Rise in patient complaints against Colchester Hospital, Ipswich Hospital and East of England Ambulance Service
PUBLISHED: 17:41 15 September 2017
Written patient complaints against Colchester General Hospital almost doubled in the first quarter of 2017/18 compared to the same period last year, new figures reveal.
The statistics from NHS Digital also show a slight rise in formal grievances against Ipswich Hospital and the East of England Ambulance Service.
Colchester General Hospital acquired 213 new criticisms during the first three months of this financial year, a big jump from the 114 it received in quarter one of 2016/17.
Director of nursing, Catherine Morgan, said the rise was partly down to changes made to its classification system in order to be consistent with the approach taken by its partner organisation, Ipswich Hospital. Talks are underway about the two trusts merging into one organisation.
She added: “Each complaint is taken extremely seriously and regarded as a learning opportunity to help the trust continue on its journey of improvement.”
Colchester General Hospital is rated inadequate by the Care Quality Commission and has been in special measures since 2013.

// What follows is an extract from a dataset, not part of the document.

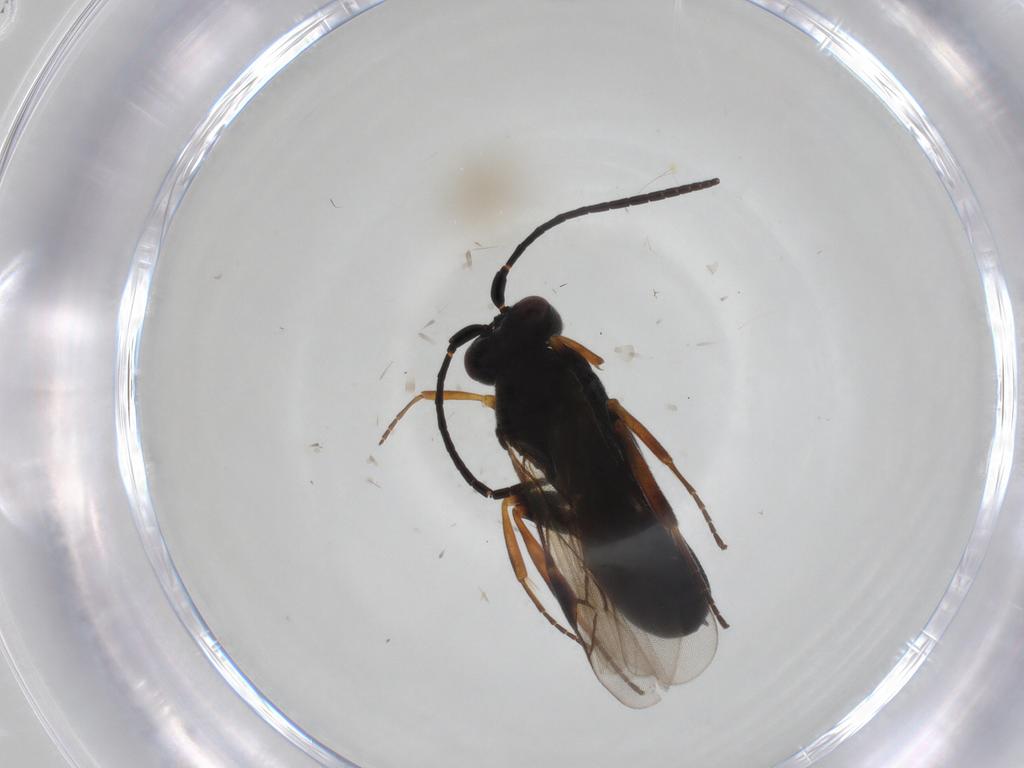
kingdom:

Dr David Sollis, chief executive of Healthwatch Essex, said Colchester was actually the highest rated of all five of the county’s five acute hospitals on its TripAdvisor style online feedback forum.
He added: “People who have left reviews have given it an average of four-and-a-half stars out of five. A common theme being the hard work and dedication of the staff. That said, I think looked at in conjunction with these latest figures around complaints and some of the CQC findings, we can see that there is very much a mixed picture at Colchester.”

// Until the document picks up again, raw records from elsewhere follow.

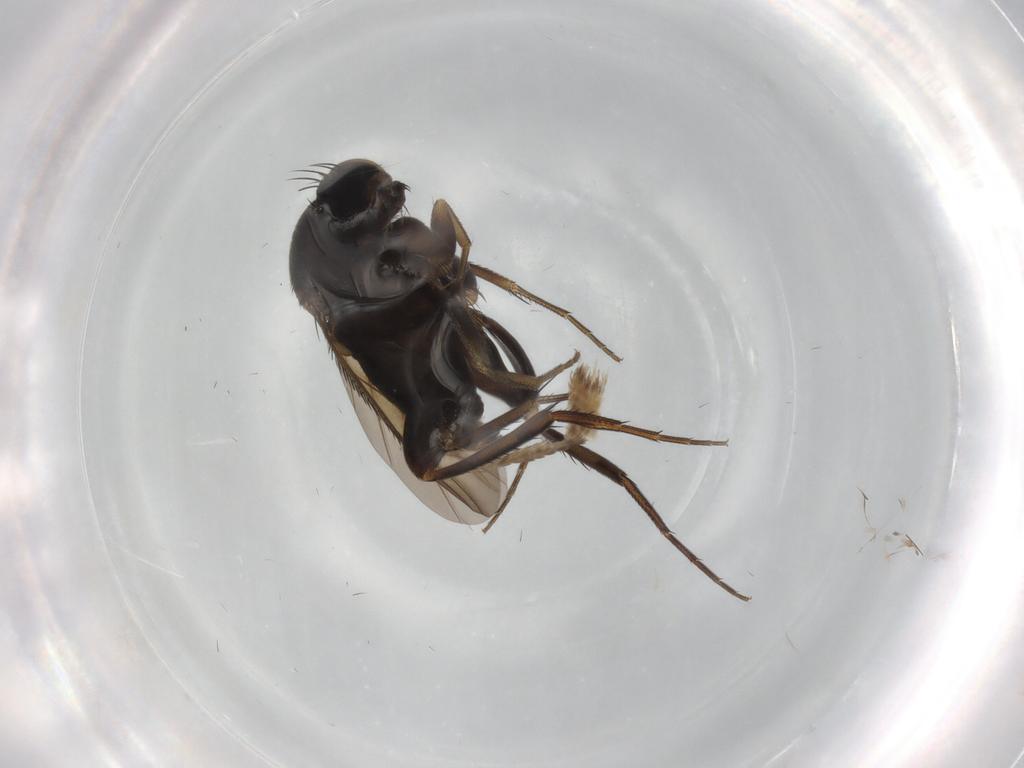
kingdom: Animalia
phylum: Arthropoda
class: Insecta
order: Diptera
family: Phoridae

Ipswich Hospital collected 162 written grievances in the first quarter of 2017/18, compared to 143 the previous year.
Lisa Nobes, director of nursing and quality, said the trust encouraged patients to give feedback on their experiences.
“We take complaints very seriously and as well as working through them with our patients and their carers and families, we carefully monitor patterns,” she added.
“Looking at the reasons why people complain can be more important than the numbers as it enables us to make sure we do not have continuing themes or issues which are not addressed.”
Complaints against the region’s ambulance service went up from 429 to 440. The trust has been approached for comment.
Meanwhile, West Suffolk Hospital managed to slice its figures from 77 to 31.
Rowan Procter, executive chief nurse, said she was “delighted” with the reduction in complaints.
“The views of our service users are the ones that matter most; listening to our patients and local community will always be a priority, and we’ll continue to explore new ways for people to provide their feedback and share their concerns,” she added. “There is always more we can do to improve patient experience.”
Andy Yacoub, chief executive of Healthwatch Suffolk, said the outcome of the grievances was more important than the numbers.
He added: “Of course it is disheartening to see that more people have made written complaints to our local services in recent months but, whatever the number, these figures don’t always tell the full story.
“The fact that people are able to navigate their way into the complaints process in the first place and have those concerns addressed should be viewed as a positive for both people and providers of care. Indeed, the Healthwatch network has fought for reform to the way in which complaints about NHS and care services are managed, including on a local level, to make it easier for people to complain and have their views heard.”